To find games(p1:p2), we need to compute games(n1:n2) for all n1 < p1 and all n2 < p2. But there are only (p1+1) * (p2+1) possible scores! This number doesn't grow exponentially, but multiplicatively. How we can find a solution more quickly?
Let's compute each value once, and remember that result. That is, instead of working from p1:p2 "down to" 0:0, we could work from 0:0 "up to" p1:p2. This is the sort of approach we called dynamic programming last time.
First, let's consider our base case. We know the values for
1:0, 2:0, 3:0, ... p1:0
and
0:1, 0:2, 0:3, ... 0:p2
Let's store these values along two of the edges of a (p1+1) * (p2+1) matrix:
Now, let's consider our inductive case. It applies to every p1 and p2 that are greater than 0. We can fill in the remaining cells of the matrix, one row at a time, using the values in the cells immediately above and to the left!
We fill this in row-by-row and ultimately fill in the entire table:
We could speed this process up even further. Notice that games(2:1) = games(1:2). That is, the matrix is symmetric along the 0:0 -p1:p2 diagonal. So we need only compute the values along the diagonal and above, and then copy the corresponding values into the cells below the diagonal.
Even better: If we care only about the final answer, games(p1:p2), we don't even have to remember the whole matrix! Each new entry requires only values from the current row and the preceding row, so we can keep the space of table linear in the larger of p1 and p2.
Wow. We have an algorithm whose time complexity is O( p1⋅p2 ) and whose space complexity is O( max(p1, p2) ). Wow.
Should we be so greedy? If both p1 and p2 are very large, we may have reason to care. Of course, that isn't likely to happen in an ice hockey game, but when computing the number of paths in a computer network it might!
But can we do even better?
On the way from 0:0 to p1:p2, the score increases exactly p1 + p2 times -- once for each goal scored. So, we might view a path from 0:0 to p1:p2 as a (p1+p2)-element sequence of scores where only one of the scores changes between elements. That's how we've been thinking thus far.
Alternatively, though, we could view the game path as a (p1+p2)-element sequence of t1's and t2's, with each item corresponding to which team scored next.
For 1:2, we have three possible sequences:
Aha! Each sequence has exactly p1 t1's and exactly p2 t2s. The different game sequences interleave these values in all possible combinations. So the number of different game paths is simply:
(p1 + p2)!
----------
p1! X p2!
No recursion. No loop. No table. O(1) space and O( max(p1,p2) ) time to compute the factorials. Now that's zooming in.
It really does help computer scientists to know a little math. You never know when the chance to use it will pop up.
Sometimes, we can find an invariant solution directly. Doing so depends on our background knowledge and our experience with different classes of problems.
Sometimes, it is helpful to work through the approaches in order. Working top-down first and then bottom-up helps you come to understand the problem and its subproblems before trying to create an efficient implementation. Knowledge and understanding usually help us create efficient solutions faster, not slower.
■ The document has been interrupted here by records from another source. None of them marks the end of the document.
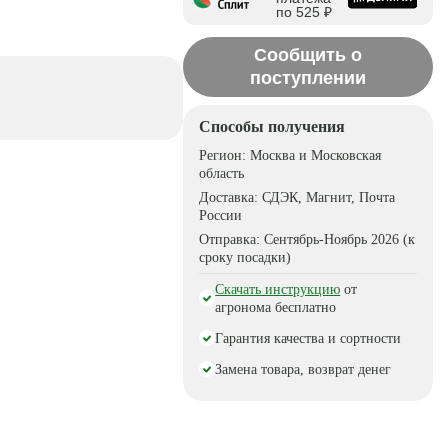
по 525 ₽
Сообщить о
поступлении
Способы получения
Регион:
Москва и Московская
область
Доставка:
СДЭК, Магнит, Почта
России
Отправка:
Сентябрь-Ноябрь 2026 (к
сроку посадки)
Скачать инструкцию
от
агронома бесплатно
Гарантия качества и сортности
Замена товара, возврат денег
Working top-down and bottom-up often gives us the experience with the problem that we need to find a "zoom-in", direct solution to a new problem.
Exposure, familiarity, experience.
... analyzing the resulting algorithms ...
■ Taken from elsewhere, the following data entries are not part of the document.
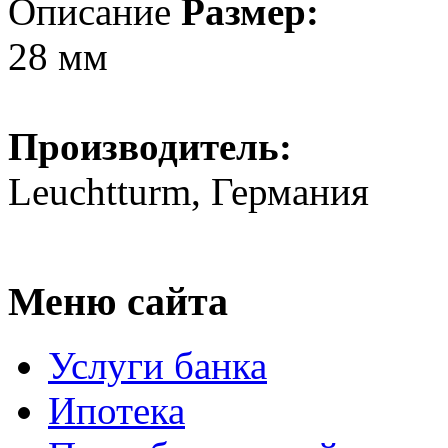
Описание
Размер:
28 мм
Производитель:
Leuchtturm, Германия
Меню сайта
Услуги банка
Ипотека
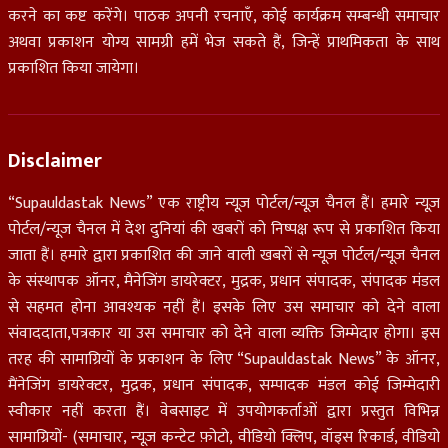
करने का कष्ट करेंगे। पाठक अपनी रचनाएँ, कोई कार्यक्रम सम्बन्धी समाचार
अथवा प्रकाशन योग्य सामग्री हमें भेज सकते हैं, जिन्हें प्राथमिकता के साथ
प्रकाशित किया जायेगा।
Disclaimer
“Supauldastak News” एक राष्ट्रीय न्यूज़ पोर्टल/न्यूज़ चैनल हैं। हमारे न्यूज़
पोर्टल/न्यूज चैनल में देश दुनियां की खबरों को निष्पक्ष रूप से प्रकाशित किया
जाता हैं। हमारे द्वारा प्रकाशित की जाने वाली खबरों से न्यूज़ पोर्टल/न्यूज़ चैनल
के संस्थापक ऑनर, मैनेजिंग डायरेक्टर, मुद्रक, प्रधान संपादक, संपादक मंडल
से सहमत होना आवश्यक नहीं हैं। इसके लिए उस समाचार को देने वाला
संवाददाता,पत्रकार या उस समाचार को देने वाला व्यक्ति जिम्मेदार होगा। इस
तरह की सामाग्रियों के प्रकाशन के लिए “Supauldastak News” के ऑनर,
मैंनेजिंग डायरेक्टर, मुद्रक, प्रधान संपादक, सम्पादक मंडल कोई जिम्मेदारी
स्वीकार नहीं करता हैं। वेबसाइट में उपयोगकर्ताओं द्वारा प्रस्तुत विभिन्न
सामाग्रियों- (समाचार, न्यूज़ कन्टेट फ़ोटो, वीडियो क्लिप, वॉइस रिकार्ड, वीडियो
... best-case, worst-case, average-case ...
Deciding which algorithm to use is often more subtle than it may at first appear. For example, is there a case in which our top-down algorithm for computing games() executes faster than the bottom-up agorithm, or even the zoom-in algorithm? Think about 0:1000...
This also highlights the difference between best-case and average-case. Unfortunately, the average case for the top-down algorithm is also its worst case!